Image: http://www.pitch-briochepasquier.fr/
Battle between the Pitch de Brioche Pasquier brand and start-ups
Pitch, the trademark of Brioche Pasquier, is at the heart of several disputes. Indeed, the group French pastry and industrial pastry manufacturers plans to pursue start-ups operating under the name Pitch. This trademark is registered in particular for its brioches.
For start-ups, the " pitch The "elevator pitch" is an English term referring to the dynamic synthesis of their entrepreneurial project in a few seconds ("elevator pitch") or a few minutes. It is also a brief presentation and a short and effective sales pitch. Some companies therefore register trademarks composed of this term. Brioche Pasquier considers that Pitch is mostly the name of his famous chocolate or jam brioche. Consequently, since the beginning of the year, the industrial group has been defending its brand. Its fear? That this name is subject to brand degeneration.
The Pitch case
According to Le Figaro, six start-ups received registered letters from the Pasquier Group's Industrial Property Counsel in January. Their contents? These letters demand that they renounce their trademarks containing the term Pitch or the use of that name for their products, services and events. Otherwise, Brioche Pasquier plans to sue them.
By this means, the company wishes to reserve the exclusive use of this name for its filled brioches, but not only. Brioche Pasquier has registered several trademarks Pitch since the 1980s for buns. She also holds some in class 41 for the following services: "Education; training; entertainment; organization and conduct of symposiums, conferences or congresses... " These services concern the " pitch "dear to start-ups.
The consequences are not long in coming.
On February 12, 2018, the Lettre du Petit Web announces the end of Frédéric Bascuñana's Pitch Parties. He is in particular the founder of Monster France and a specialist in short and punchy professional presentations.
In addition, Brioche Pasquier's missives trigger the #PitchGate on social networks. Some startups and Internet users are igniting the web with this bad buzz. They denounce the abusive appropriation of the name "Brioche Pasquier". Pitch.

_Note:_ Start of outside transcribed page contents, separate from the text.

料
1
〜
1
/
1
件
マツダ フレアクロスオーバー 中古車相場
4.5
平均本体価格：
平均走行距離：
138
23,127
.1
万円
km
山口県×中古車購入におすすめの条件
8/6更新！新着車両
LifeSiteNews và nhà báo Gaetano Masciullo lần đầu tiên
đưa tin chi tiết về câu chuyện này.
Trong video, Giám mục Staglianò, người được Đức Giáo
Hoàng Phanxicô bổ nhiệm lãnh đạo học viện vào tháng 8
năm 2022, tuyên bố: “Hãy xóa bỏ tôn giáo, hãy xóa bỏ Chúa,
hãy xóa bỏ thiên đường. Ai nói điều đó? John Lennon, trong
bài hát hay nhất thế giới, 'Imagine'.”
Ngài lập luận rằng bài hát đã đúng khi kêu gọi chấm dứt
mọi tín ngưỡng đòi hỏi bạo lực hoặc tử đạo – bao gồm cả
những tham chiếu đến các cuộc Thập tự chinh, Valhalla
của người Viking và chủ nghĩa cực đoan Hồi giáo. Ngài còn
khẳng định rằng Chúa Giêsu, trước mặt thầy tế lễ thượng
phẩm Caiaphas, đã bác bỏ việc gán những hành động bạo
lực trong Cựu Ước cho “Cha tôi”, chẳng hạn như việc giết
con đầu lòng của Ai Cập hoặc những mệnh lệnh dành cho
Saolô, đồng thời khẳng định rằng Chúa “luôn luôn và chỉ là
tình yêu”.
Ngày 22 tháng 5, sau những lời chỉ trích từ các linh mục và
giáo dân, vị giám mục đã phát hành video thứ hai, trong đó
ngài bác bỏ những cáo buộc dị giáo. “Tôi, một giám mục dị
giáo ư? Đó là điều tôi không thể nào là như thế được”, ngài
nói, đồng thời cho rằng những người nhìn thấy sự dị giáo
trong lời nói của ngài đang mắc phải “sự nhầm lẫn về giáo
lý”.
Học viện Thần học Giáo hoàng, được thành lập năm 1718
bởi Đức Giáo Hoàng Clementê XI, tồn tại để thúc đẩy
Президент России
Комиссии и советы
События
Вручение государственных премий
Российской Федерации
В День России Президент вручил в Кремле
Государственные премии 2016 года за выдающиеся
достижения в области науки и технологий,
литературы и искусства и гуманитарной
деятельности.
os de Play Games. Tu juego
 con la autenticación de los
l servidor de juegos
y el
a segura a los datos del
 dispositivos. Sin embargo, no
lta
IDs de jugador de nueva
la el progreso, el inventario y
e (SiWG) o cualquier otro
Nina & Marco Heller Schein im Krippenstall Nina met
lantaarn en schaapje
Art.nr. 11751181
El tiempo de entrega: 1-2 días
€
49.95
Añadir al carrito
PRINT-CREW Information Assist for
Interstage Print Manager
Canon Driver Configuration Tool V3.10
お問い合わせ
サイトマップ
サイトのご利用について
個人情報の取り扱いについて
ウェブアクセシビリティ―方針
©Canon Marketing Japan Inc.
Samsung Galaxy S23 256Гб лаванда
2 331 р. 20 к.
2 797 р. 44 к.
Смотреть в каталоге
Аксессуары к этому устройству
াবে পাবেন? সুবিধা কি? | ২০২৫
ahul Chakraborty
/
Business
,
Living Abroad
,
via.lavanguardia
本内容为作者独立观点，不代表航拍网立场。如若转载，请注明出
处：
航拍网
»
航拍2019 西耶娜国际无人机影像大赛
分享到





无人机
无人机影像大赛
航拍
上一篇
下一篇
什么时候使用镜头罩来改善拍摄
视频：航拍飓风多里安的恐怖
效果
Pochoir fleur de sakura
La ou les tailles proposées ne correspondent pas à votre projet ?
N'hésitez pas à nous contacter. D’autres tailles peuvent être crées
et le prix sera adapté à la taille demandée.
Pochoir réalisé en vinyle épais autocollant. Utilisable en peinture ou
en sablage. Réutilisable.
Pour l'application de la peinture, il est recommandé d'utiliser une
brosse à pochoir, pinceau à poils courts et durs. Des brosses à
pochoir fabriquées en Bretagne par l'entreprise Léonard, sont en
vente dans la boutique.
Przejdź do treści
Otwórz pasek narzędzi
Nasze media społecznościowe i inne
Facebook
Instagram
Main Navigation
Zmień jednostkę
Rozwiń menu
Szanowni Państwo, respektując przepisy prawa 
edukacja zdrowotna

Brioche Pasquier reacted on February 13, 2018 with a press release. The company confirms that it opposes the use of its trademark by third parties. It also points out that this prohibition does not concern everyday language.
But why is the Brioche Pasquier company acting like this?
Brioche Pasquier is looking for an almost total monopoly on the name PITCH
There are many initiatives aimed at start-ups and entrepreneurs, which use the term Pitch: Ecole du Pitch, Docteur Pitch, Pitch in the plane, Pitch ta Boîte... Pasquier seems to have embarked on a real crusade against them.
Common sense dictates that one cannot but be shocked by this situation, which seems ubuesque. Indeed, these societies have nothing to do with food. Yet, legally, it would almost hold up: indeed, Brioche Pasquier regularly re-registers the PITCH trademark in many classes (almost the entire Nice classification was referred to in a French filing of 2016, allowing Pasquier to monopolize the PITCH name for, for example, paint, cosmetics, firearms, tobacco, travel organization services or medical services).
The concern is that a trademark does not need to be used for 5 years after filing to be opposable to third parties. Pasquier can therefore prevent anyone from using the name PITCH for virtually any product or service.
Gaël Duval, creator of the "Pitch in the Plane" events for entrepreneurs in collaboration with an airline company, explains in Le Figaro that "training dedicated to start-ups does not overshadow a bun. "Unfortunately, the INPI does not hear it this way and welcomed Pasquier's opposition to its trademark.
In addition, the pastry group would like to avoid its brand Pitch degenerates by slipping into our everyday speeches. Indeed, his fear would be the trivialization of the name Pitch and the loss of its brand status. However, a trademark owner who fails to defend his trademark may find himself unable to act afterwards. This is what happened in 2004 in the Piña Colada case. Given his activity, Pasquier is quite right to defend his trademark against other trademarks that would target pastry, but does that not go too far? It would be interesting if the Court of Appeal were to hear an appeal against a decision of the INPI, in order to find out what the judge has to say about this.